The principal results
Four episodes of ischaemia/reperfusion of 5 min each to the abdominal aorta produced RPAC by assessment of infarct size, lactate dehydrogenase (LDH) and creatine phosphokinase (CK). These studies suggest RPAC produced acute (FWOP) and delayed (SWOP) cardioprotective effects. RPAC demonstrated a significant decrease in ischaemia/reperfusion-induced release of LDH, CK and extent of myocardial infarct size. l-NAME (nitro-l-arginine-methylester) (10 mg kg−1 I.V.), aminoguanidine (150 mg kg−1 s.c.), aminoguanidine (300 mg kg−1 s.c.), S-methyl isothiourea (3 mg kg−1 I.V.) and 1400W (1 mg kg−1 I.V.) administered 10 min. before global ischaemia/reperfusion produced no marked effect.
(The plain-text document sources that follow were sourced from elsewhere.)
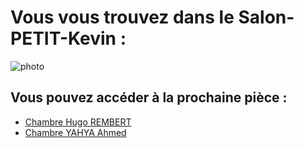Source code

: # Vous vous trouvez dans le Salon-PETIT-Kevin :

![photo](https://www.cdeco.fr/wp-content/uploads/2018/05/conseil-deco-pour-un-salon-design-contemporain.jpg)

## Vous pouvez accéder à la prochaine pièce :

- [Chambre Hugo REMBERT](https://github.com/Yahyabey48/tp-labyrinthe/blob/Chambre-Hugo-REMBERT/Chambre-Hugo-REMBERT.md)
- [Chambre YAHYA Ahmed](https://github.com/Yahyabey48/tp-labyrinthe/blob/Chambre-YAHYA-BEY-Ahmed/Chambre-YAHYA-BEY-Ahmed.md)


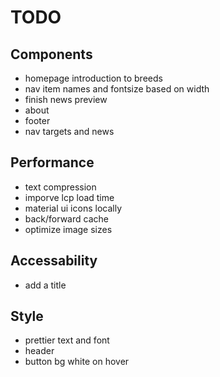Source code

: # TODO

## Components

* homepage introduction to breeds
* nav item names and fontsize based on width
* finish news preview
* about
* footer
* nav targets and news

## Performance

* text compression
* imporve lcp load time
* material ui icons locally
* back/forward cache
* optimize image sizes

## Accessability

* add a title

## Style

* prettier text and font
* header
* button bg white on hover

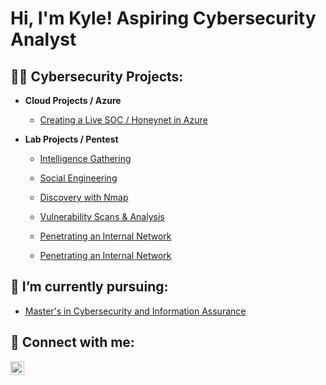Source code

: <h1>Hi, I'm Kyle! Aspiring Cybersecurity Analyst</h1>

<h2>👨‍💻 Cybersecurity Projects:</h2>

- <b>Cloud Projects / Azure</b>
  - [Creating a Live SOC / Honeynet in Azure](https://github.com/kvweldon/AZURE-SOC)

- <b>Lab Projects / Pentest</b>
  - [Intelligence Gathering](https://github.com/kvweldon/Intelligence-Gathering)
 
  - [Social Engineering](https://github.com/kvweldon/Social-Engineering)
 
  - [Discovery with Nmap](https://github.com/kvweldon/Discovering-Information-using-Nmap)
 
  - [Vulnerability Scans & Analysis](https://github.com/kvweldon/Vulnerability-Scans-and-Analysis)
 
  - [Penetrating an Internal Network](https://github.com/kvweldon/Penetrating-an-Internal-Network)
 
  - [Penetrating an Internal Network](https://github.com/kvweldon/Exploiting-Web-Authentication)


 
<h2> 🔭 I’m currently pursuing:</h2> 
 

  - [Master's in Cybersecurity and Information Assurance](https://www.wgu.edu/online-it-degrees/cybersecurity-information-assurance-masters-program.html)



  
  

<h2> 🤳 Connect with me:</h2>

[<img align="left" alt="JoshMadakor | LinkedIn" width="22px" src="https://cdn.jsdelivr.net/npm/simple-icons@v3/icons/linkedin.svg" />][linkedin]

[linkedin]: https://linkedin.com/in/kyle-weldon89

<!--
**joshmadakor1/joshmadakor1** is a ✨ _special_ ✨ repository because its `README.md` (this file) appears on your GitHub profile.

Here are some ideas to get you started:

- 🔭 I’m currently working on ...
- 🌱 I’m currently learning ...
- 👯 I’m looking to collaborate on ...
- 🤔 I’m looking for help with ...
- 💬 Ask me about ...
- 📫 How to reach me: ...
- 😄 Pronouns: ...
- ⚡ Fun fact: ...
-->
Aminoguanidine (150 mg kg−1 s.c.), aminoguanidine (300 mg kg−1 s.c.), S-methyl isothiourea (3 mg kg−1 I.V.) and 1400W (1 mg kg−1 I.V.) pre-treatment after RPAC produced no significant effect on acute RPAC-induced decrease in LDH, CK and infarct size, whereas l-NAME (10 mg kg−1 I.V.) increased RPAC-induced decrease in LDH, CK and infarct size. The most interesting observation is with respect to delayed RPAC, where all NOS inhibitors’ pre-treatment attenuate RPAC-induced decrease in LDH, CK and infarct size.
Major conclusions
RPAC affords cardioprotection similar to classical or other remote ischaemic preconditioning stimulus. Moreover, late or delayed phase of RPAC has been mediated iNOS, whereas it is not involved in acute RPAC.